“If you have a learning disability and you know you are going into hospital, make sure you organise a Hospital Passport before you go in.”
“Fantastic and very happy,” is how John Keaveny describes how he feels about his work as a training consultant for Treat Me Right!
Treat Me Right! is a project run by Certitude to improve the experience for people with learning disabilities while they are in hospital. John is able to draw on his own hospital experience to help train medical staff thoughout Ealing Hospital.
John has Down’s Syndrome and few years ago he collapsed at home and was rushed into hospital with breathing difficulties. He remained in hospital for a total of four weeks and found the experience difficult and confusing.
He is not the only adult with a learning disability to find the hospital process a stressful one. Treat Me Right! was developed in response to Mencap’s Death by Indifference*report which investigated the deaths of six people in hospital because they had learning disabilities.
Now John regularly talks to groups of doctors, surgeons, anaesthetists, nurses, student nurses, midwives and junior doctors about how they can improve their treatment of people with learning disabilities.
As part of Treat Me Right! John works with Elsa and together they run up to four Learning Disability Awareness courses at the hospital each month. Elsa explains about the new procedures implemented by Treat Me Right! and then John describes his own experience in hospital. The medical staff can then ask both of them questions and get advice.

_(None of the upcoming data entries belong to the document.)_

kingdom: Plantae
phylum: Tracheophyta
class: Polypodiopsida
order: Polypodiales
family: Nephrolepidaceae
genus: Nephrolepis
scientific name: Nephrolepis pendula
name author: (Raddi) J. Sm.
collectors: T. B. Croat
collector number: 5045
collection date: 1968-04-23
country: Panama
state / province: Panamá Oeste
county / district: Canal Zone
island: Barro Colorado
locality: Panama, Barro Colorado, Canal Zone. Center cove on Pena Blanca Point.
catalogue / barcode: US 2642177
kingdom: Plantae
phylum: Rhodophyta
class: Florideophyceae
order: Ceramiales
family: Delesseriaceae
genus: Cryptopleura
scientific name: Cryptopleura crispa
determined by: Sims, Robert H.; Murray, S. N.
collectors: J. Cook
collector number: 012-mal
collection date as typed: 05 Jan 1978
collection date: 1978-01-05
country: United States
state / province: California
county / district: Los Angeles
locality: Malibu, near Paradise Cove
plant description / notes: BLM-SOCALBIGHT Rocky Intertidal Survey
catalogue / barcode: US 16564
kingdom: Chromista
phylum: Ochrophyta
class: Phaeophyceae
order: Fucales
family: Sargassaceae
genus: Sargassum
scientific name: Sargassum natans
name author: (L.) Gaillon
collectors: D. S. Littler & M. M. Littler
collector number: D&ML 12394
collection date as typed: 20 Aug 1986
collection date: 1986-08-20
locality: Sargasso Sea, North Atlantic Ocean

There are fifteen to twenty people in each group and they are often highly trained medical practitioners, but John is not intimidated by such an audience.
“I really enjoy standing up in front of people and talking – it doesn’t make me nervous at all. I like being part of a team. I think it’s important for doctors and nurses to have a better understanding of people with learning disabilities. My experience means I can tell people exactly how I felt. They can learn from that. I’m proud of what I do and I’m glad that I can help other people.”
The positive impact of John’s work is clear; in the last 12 months there hasn’t been a single complaint to Ealing hospital from anyone with a learning disability.